For the transition requirements the staff recommended that the IASB:

  • require an entity to apply the proposed amendments to the own-use requirements retrospectively applying IAS 8, but the entity is not required to restate prior periods to the reflect the application of the proposed amendments;
  • require an entity to apply the proposed amendments to the hedge-accounting requirements prospectively. However, during the annual reporting period in which an entity first applies the proposed amendments, an entity is permitted:
    • for hedging relationships that are already designated, to alter the designation of the hedged item—such alterations to the hedged item will not constitute the discontinuation of the hedging relationship; and
    • for potential hedging relationships that would have met the qualifying hedge accounting criteria if the proposed amendments had been available at that time, designate the hedging relationship from the date the criteria would have been met;
  • require formal documentation of the hedging relationship is in place by the end of the reporting period in which the entity first applies the proposed amendments. For the avoidance of doubt, this means that an entity needs to have the required information available from the date on which the entity would be designating the hedging relationship; and
  • permits early application of the proposed amendments.

IASB discussion

One IASB member noted that the disclosure requires the terms and conditions, which includes quantities and pricing of the contract. However, this does not include the impact of sales in the market and subsequent purchases. Therefore, the amount in the disclosures (i.e. a fixed amount per year) would not agree to the income statement (which would be variable due to sales and subsequent purchases) and therefore quantitative disclosures should be added to explain these differences.
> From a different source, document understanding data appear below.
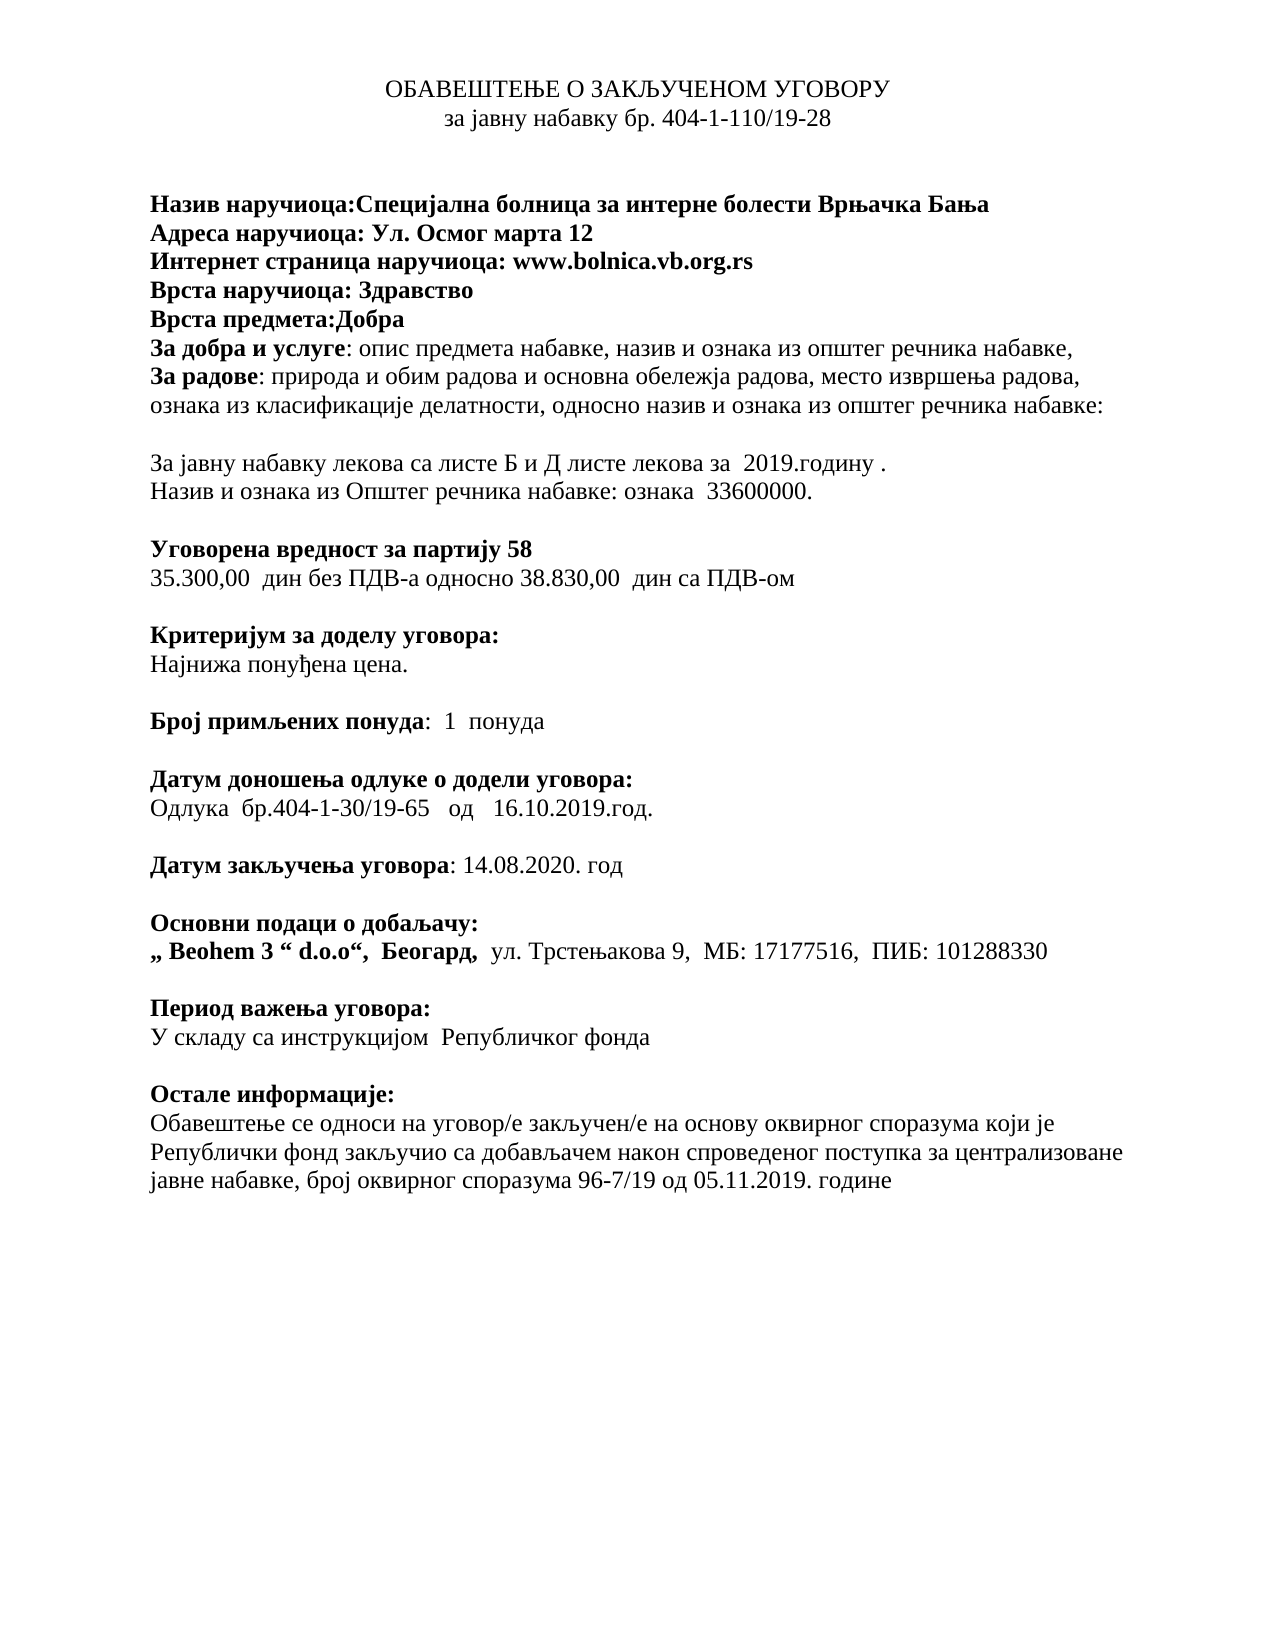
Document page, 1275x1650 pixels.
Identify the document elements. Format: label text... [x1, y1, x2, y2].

text Основни подаци о добаљачу: [150, 908, 1125, 936]
text Адреса наручиоца: Ул. Осмог марта 12 [150, 218, 1125, 246]
text Обавештење се односи на уговор/е закључен/е на основу оквирног споразума који је Републички фонд закључио са добављачем након спроведеног поступка за централизоване јавне набавке, број оквирног споразума 96-7/19 од 05.11.2019. године [150, 1108, 1125, 1194]
text Назив наручиоца:Специјална болница за интерне болести Врњачка Бања [150, 189, 1125, 218]
text Остале информације: [150, 1079, 1125, 1108]
text Број примљених понуда: 1 понудa [150, 706, 1125, 735]
text ОБАВЕШТЕЊЕ О ЗАКЉУЧЕНОМ УГОВОРУ [150, 74, 1125, 103]
text Уговорена вредност за партију 58 [150, 534, 1125, 563]
text Интернет страница наручиоца: www.bolnica.vb.org.rs [150, 246, 1125, 275]
text за јавну набавку бр. 404-1-110/19-28 [150, 103, 1125, 131]
text За јавну набавку лекова са листе Б и Д листе лекова за 2019.годину . [150, 419, 1125, 476]
text „ Beohem 3 “ d.o.o“, Беогард, ул. Трстењакова 9, МБ: 17177516, ПИБ: 101288330 [150, 936, 1125, 965]
text Датум закључења уговора: 14.08.2020. год [150, 850, 1125, 879]
text 35.300,00 дин без ПДВ-а односно 38.830,00 дин са ПДВ-ом [150, 563, 1125, 591]
text У складу са инструкцијом Републичког фонда [150, 1022, 1125, 1051]
text Критеријум за доделу уговора: [150, 620, 1125, 649]
text Врста наручиоца: Здравство [150, 275, 1125, 304]
text Врста предмета:Добра [150, 304, 1125, 333]
text За добра и услуге: опис предмета набавке, назив и ознака из општег речника набавке, [150, 333, 1125, 361]
text Период важења уговора: [150, 993, 1125, 1022]
text Најнижа понуђена цена. [150, 649, 1125, 678]
text Датум доношења одлуке о додели уговора: [150, 764, 1125, 793]
text За радове: природа и обим радова и основна обележја радова, место извршења радова, ознака из класификације делатности, односно назив и ознака из општег речника набавке: [150, 361, 1125, 419]
text Назив и ознака из Општег речника набавке: ознака 33600000. [150, 476, 1125, 505]
text Одлука бр.404-1-30/19-65 од 16.10.2019.год. [150, 793, 1125, 821]
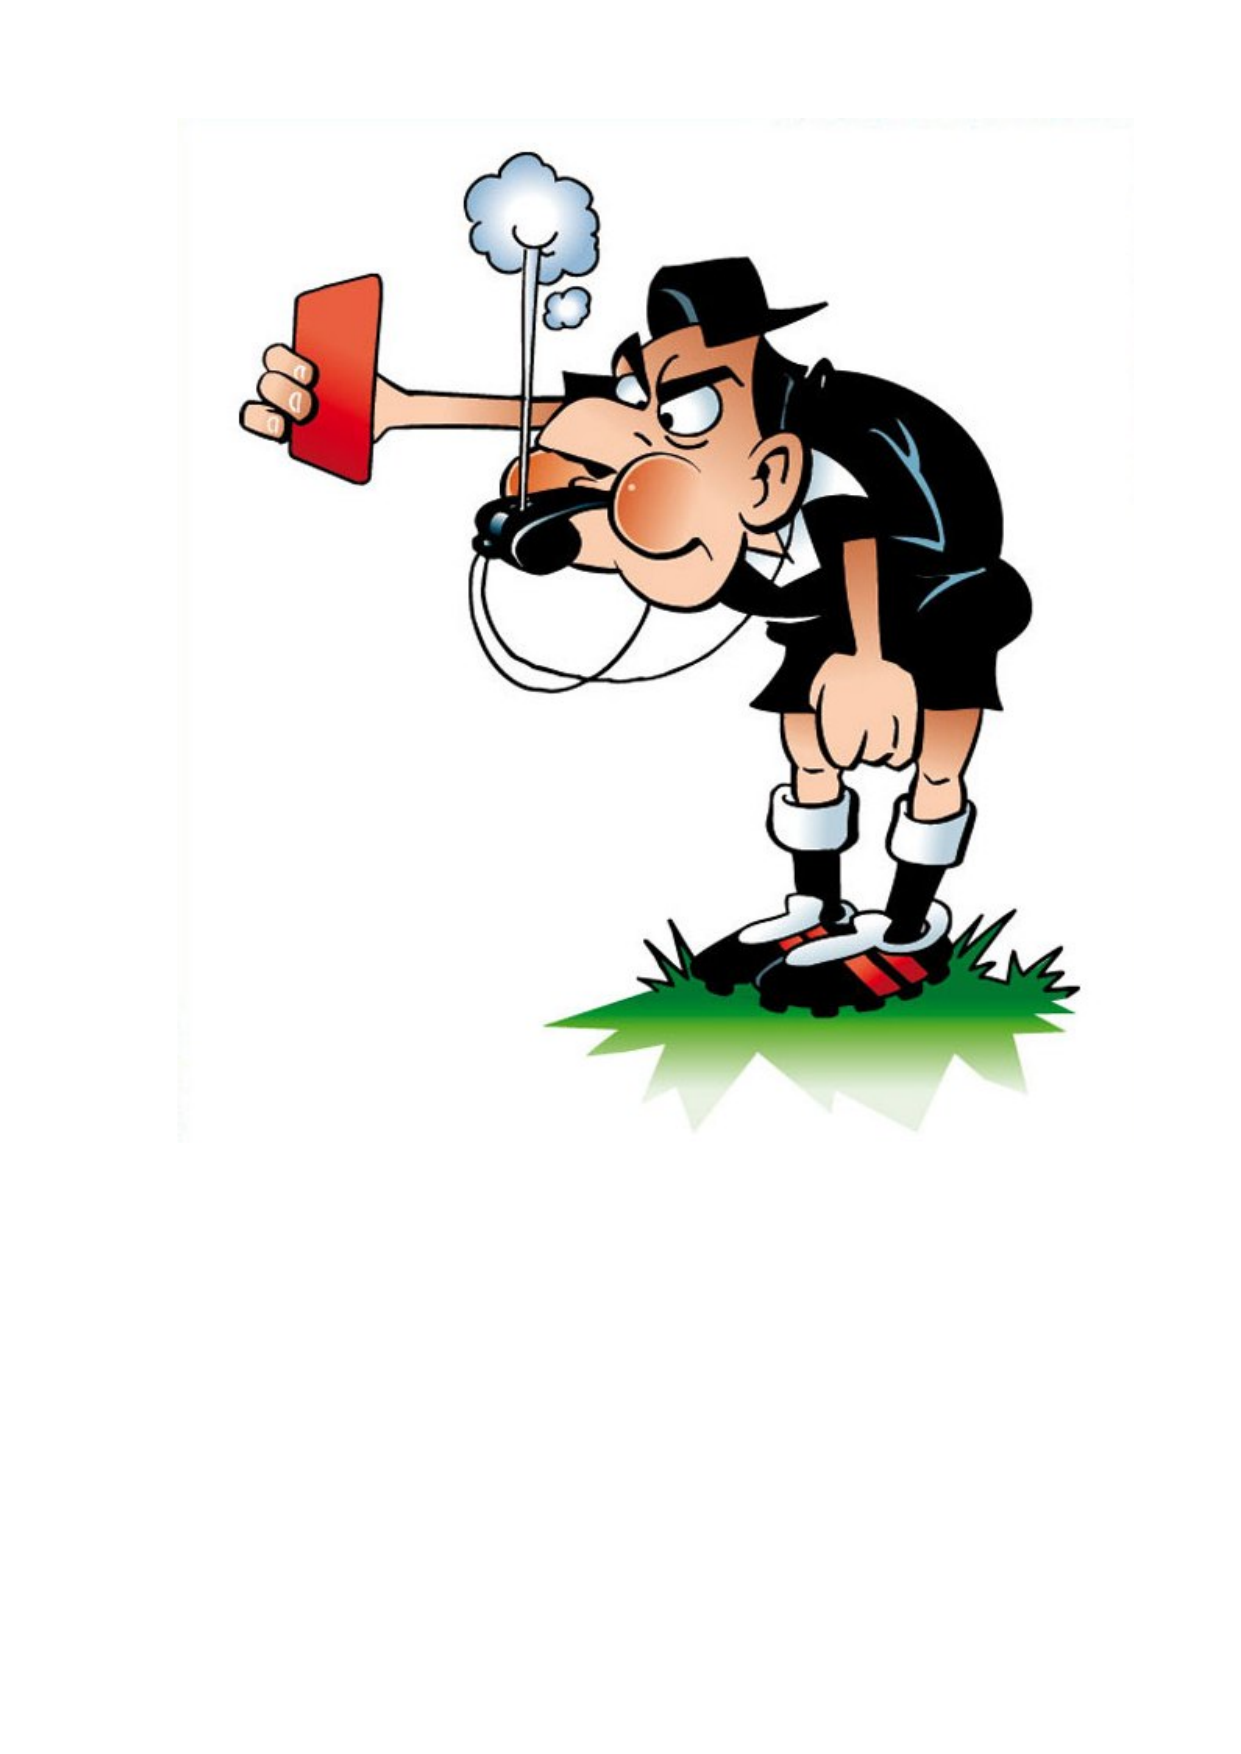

Another suggestion raised was that some of the information that is required to be provided if fair value is not provided should be provided regardless (i.e. the total volume of renewable electricity sold or purchased under the contracts during the reporting period and the average market/spot price per unit of electricity for the reporting period). The staff confirmed that the recommendation will be amended, so that this information would be required whether the fair value is provided or not.

The IASB asked for the same suggestions to be included in the IFRS 19 disclosure requirements.

With regard to the transition requirements, the IASB suggested that the ED should ask about an effective date to understand feedback. After some debate, it was concluded that the proposed amendments will be available for early application once the final amendments are issued, but the ED will ask for feedback on an effective date to understand from preparers potential implementation time required.

IASB decision

All IASB members voted in favour of the staff recommendation, modified for the suggestions made during the meeting.

Due process requirements (Agenda Paper 3D)

The staff recommended a comment period of 90 days for the ED. This has been approved on 21 March 2024 by the Due Process Oversight Committee.

The staff asked the IASB if they agree with their recommendation, if any of the IASB members intend to dissent from the proposals in the ED and asked for permission to begin the process for balloting the ED.

IASB discussion

IASB members asked whether, due to the short comment period, the staff plan to do an educational website. The staff confirmed that they plan to do this.

IASB decisions

All members voted in favour of the staff recommendation on the comment period.

Two members noted that they intend to dissent.

All members gave permission to begin the balloting process.